Recently I have found myself more than little freaked out about what is going to transpire in the next few months. I haven’t heard anything from the grad school I applied to, my job and income ends in the next two weeks, (Praise God but yikes!) and I have found myself on this emotional rollercoaster because I can’t move forward until I know what is going on with grad school. The Land of Limbo is never a place I want to visit and here I am camping out exactly where I don’t want to be. Yet, instead of freaking out I have learned to take a different approach.

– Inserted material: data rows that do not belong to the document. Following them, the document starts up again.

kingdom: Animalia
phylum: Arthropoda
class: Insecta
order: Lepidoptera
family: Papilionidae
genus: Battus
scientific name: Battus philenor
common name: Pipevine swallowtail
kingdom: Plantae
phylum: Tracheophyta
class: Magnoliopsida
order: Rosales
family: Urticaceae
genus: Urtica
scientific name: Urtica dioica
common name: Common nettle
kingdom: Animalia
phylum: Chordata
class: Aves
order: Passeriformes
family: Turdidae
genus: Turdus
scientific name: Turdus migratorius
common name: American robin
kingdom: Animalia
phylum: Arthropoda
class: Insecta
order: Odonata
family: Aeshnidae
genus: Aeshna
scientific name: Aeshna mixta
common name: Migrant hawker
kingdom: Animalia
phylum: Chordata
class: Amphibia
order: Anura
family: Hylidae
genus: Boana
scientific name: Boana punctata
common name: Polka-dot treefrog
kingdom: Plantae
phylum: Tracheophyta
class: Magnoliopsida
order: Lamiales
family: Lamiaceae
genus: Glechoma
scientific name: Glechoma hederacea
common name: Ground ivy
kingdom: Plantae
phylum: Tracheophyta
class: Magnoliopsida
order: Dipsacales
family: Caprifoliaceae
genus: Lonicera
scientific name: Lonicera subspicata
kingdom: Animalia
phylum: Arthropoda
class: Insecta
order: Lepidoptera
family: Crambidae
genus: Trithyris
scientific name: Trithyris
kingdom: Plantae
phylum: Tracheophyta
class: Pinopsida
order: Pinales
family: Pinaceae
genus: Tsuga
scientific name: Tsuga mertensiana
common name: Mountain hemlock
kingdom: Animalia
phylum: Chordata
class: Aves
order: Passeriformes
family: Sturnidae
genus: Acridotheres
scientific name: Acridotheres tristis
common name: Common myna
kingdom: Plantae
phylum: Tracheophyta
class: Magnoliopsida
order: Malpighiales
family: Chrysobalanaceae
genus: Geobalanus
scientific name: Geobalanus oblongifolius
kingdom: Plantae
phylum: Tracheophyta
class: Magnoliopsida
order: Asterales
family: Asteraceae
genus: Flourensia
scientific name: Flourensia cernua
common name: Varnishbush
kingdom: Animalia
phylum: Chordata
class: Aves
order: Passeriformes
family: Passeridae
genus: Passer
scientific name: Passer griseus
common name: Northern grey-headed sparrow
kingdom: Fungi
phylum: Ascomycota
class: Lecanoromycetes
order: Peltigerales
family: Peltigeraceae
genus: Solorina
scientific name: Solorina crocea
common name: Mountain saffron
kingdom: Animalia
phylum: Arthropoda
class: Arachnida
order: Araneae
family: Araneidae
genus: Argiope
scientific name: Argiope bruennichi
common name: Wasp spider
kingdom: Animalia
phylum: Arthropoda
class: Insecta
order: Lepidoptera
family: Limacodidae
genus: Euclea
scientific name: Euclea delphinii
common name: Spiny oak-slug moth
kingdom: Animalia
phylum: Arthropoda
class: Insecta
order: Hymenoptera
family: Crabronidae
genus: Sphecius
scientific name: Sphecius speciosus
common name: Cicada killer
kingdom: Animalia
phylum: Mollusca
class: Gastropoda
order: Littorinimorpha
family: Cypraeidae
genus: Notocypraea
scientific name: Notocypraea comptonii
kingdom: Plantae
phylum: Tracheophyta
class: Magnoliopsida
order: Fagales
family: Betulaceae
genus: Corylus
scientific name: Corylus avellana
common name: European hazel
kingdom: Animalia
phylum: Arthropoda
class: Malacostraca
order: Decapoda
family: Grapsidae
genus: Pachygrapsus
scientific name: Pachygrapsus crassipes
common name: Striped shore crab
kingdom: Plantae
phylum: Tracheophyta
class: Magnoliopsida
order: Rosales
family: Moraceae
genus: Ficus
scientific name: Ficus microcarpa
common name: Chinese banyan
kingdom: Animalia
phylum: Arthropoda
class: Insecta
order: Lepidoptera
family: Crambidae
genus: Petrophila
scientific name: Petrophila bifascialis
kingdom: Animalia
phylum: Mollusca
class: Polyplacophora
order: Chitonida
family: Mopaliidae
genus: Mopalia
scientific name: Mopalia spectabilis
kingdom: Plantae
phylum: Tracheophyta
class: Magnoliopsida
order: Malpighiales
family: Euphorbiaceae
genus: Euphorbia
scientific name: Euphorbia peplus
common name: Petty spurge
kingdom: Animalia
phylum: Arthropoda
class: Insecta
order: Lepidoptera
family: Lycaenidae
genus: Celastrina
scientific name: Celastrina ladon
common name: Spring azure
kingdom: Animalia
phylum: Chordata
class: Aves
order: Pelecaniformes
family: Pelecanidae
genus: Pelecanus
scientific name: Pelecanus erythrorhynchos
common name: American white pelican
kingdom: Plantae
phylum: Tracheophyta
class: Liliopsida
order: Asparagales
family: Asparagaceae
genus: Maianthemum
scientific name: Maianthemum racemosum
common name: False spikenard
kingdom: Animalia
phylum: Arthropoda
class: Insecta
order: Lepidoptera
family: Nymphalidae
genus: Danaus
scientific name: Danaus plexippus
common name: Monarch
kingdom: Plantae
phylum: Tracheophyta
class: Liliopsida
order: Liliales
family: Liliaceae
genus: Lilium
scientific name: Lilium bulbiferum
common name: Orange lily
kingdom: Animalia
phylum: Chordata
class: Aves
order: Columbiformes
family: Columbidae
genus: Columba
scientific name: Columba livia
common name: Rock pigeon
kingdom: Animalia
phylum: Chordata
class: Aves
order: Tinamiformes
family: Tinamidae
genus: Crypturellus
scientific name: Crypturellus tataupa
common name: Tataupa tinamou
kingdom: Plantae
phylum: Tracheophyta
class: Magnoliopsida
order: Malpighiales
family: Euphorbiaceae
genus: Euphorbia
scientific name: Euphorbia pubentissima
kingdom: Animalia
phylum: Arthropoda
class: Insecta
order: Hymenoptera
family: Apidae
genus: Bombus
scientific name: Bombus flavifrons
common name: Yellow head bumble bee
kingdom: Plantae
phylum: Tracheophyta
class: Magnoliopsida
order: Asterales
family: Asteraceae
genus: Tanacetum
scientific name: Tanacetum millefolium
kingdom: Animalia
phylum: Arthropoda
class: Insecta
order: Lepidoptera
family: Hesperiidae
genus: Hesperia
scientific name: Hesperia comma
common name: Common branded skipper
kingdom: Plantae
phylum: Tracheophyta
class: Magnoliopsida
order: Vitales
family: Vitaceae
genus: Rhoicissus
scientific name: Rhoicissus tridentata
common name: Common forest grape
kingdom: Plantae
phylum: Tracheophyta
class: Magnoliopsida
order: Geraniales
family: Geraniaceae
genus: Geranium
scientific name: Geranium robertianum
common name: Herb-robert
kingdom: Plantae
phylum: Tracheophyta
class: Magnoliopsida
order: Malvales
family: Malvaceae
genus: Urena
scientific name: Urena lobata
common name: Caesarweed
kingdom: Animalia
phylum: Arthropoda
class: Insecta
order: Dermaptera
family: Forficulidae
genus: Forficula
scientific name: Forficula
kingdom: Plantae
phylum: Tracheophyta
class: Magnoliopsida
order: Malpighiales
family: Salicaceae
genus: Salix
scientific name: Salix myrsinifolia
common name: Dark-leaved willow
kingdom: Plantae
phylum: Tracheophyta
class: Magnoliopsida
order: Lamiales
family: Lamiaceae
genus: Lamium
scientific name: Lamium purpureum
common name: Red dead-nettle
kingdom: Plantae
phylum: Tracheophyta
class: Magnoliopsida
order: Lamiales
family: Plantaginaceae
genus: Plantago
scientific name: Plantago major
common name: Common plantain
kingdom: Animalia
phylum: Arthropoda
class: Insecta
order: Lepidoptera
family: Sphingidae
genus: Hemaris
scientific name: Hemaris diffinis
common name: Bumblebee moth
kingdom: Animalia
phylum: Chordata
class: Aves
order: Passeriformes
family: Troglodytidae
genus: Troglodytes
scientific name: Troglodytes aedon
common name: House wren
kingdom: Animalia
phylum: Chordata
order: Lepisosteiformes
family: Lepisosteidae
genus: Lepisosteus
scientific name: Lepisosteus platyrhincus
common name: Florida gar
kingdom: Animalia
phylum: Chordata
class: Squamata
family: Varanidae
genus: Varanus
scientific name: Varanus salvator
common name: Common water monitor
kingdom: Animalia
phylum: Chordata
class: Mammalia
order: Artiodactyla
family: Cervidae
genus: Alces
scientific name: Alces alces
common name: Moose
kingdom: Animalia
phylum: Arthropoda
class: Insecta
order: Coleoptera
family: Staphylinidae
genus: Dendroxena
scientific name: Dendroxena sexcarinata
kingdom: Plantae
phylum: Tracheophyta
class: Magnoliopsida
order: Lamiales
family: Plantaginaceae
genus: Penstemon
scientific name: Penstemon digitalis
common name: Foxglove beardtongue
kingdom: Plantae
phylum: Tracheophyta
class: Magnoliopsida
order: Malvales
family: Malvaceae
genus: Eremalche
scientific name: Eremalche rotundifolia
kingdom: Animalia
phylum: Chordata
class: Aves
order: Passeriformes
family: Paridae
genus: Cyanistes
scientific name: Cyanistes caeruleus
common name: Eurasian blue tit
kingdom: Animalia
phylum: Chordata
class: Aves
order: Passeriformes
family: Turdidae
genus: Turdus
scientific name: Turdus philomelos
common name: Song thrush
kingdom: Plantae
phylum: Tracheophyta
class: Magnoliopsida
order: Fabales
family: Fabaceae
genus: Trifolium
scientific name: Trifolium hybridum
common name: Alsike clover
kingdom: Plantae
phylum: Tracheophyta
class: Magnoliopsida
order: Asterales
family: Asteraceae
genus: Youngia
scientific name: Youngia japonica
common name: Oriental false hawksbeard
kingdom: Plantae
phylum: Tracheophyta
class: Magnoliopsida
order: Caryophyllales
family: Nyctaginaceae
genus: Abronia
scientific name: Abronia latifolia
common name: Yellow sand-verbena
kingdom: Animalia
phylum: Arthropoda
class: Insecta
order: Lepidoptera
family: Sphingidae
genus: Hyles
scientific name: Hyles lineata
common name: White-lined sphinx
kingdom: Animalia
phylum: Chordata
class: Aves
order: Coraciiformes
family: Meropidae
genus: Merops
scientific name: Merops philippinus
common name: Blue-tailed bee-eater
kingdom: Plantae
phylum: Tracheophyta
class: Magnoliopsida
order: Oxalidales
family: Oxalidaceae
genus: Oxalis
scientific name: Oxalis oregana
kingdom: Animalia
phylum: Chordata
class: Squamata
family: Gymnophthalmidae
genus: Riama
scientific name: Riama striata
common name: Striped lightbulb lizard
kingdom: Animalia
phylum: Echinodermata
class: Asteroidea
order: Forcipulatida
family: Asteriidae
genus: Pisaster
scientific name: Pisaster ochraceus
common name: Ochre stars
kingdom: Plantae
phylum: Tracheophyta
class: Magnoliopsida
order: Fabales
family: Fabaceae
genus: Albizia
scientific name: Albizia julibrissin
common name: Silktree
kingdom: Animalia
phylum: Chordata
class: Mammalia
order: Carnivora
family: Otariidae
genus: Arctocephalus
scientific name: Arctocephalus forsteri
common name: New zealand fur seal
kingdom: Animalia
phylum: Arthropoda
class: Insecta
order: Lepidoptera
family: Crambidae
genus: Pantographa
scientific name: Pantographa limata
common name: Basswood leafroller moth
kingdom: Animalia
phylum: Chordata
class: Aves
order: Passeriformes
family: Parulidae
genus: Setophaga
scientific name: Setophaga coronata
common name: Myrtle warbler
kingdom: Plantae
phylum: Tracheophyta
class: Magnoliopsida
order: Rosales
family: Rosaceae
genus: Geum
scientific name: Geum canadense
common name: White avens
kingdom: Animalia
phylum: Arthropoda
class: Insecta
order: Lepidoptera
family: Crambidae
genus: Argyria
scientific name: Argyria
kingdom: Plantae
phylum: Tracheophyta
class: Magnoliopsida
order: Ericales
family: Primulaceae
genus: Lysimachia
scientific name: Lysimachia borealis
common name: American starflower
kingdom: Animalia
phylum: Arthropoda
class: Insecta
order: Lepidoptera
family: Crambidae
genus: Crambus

I have been taking a break from book promotion. Instead of freaking out because nothing is happening, I have learned to take joy in the fact that I am actually getting a chance to rest and quiet my mind enough to start book number four, which is now officially underway. Instead of worrying about what is going to happen next, I have learned to be grateful for the moment. I found myself truly thanking God today for allowing me to be able to handle all of the business I was able to handle today including paying my rent, in full on time. I have been in a place where paying my rent seemed like the biggest hurdle in the world and today I was able to do it with ease. That is truly a blessing. Instead of getting freaked out about not knowing whether or not I am supposed to be moving to New York month after next, I thank God that He has a plan and purpose for my life and as long as I stay obedient, humble and sensitive to what He is telling me to do, everything will fall into place.
I guess the moral of the story is I am learning to get over myself, learning to stop tripping myself up and learning to let go and truly trust God. I don’t know what the future holds, but it’s not my job to know. God has not let me down one time since I’ve known Him and there is no way He will stop now. So right now, in this moment, I am learning to breathe, reboot, and let God drive while I take a nap in the passenger seat. (Again, if we haven’t met, I am completely narcoleptic when it comes to transportation, planes, trains, or automobiles, your girl is knocked out!) The bible says quite clearly that I have no need to fear, no need to worry about my life, what I will eat or drink or wear. God is my provider and tonight, I am (literally) going to rest in that and wait (patiently) in eager anticipation of what’s to come. For a perfectionist control freak stand point, I have to say that it is amazing to let someone else take the wheel while I just sit back and ride….
Peace Y’all
B
Comments
We miss you Brandee. We're excited to see where God takes you next.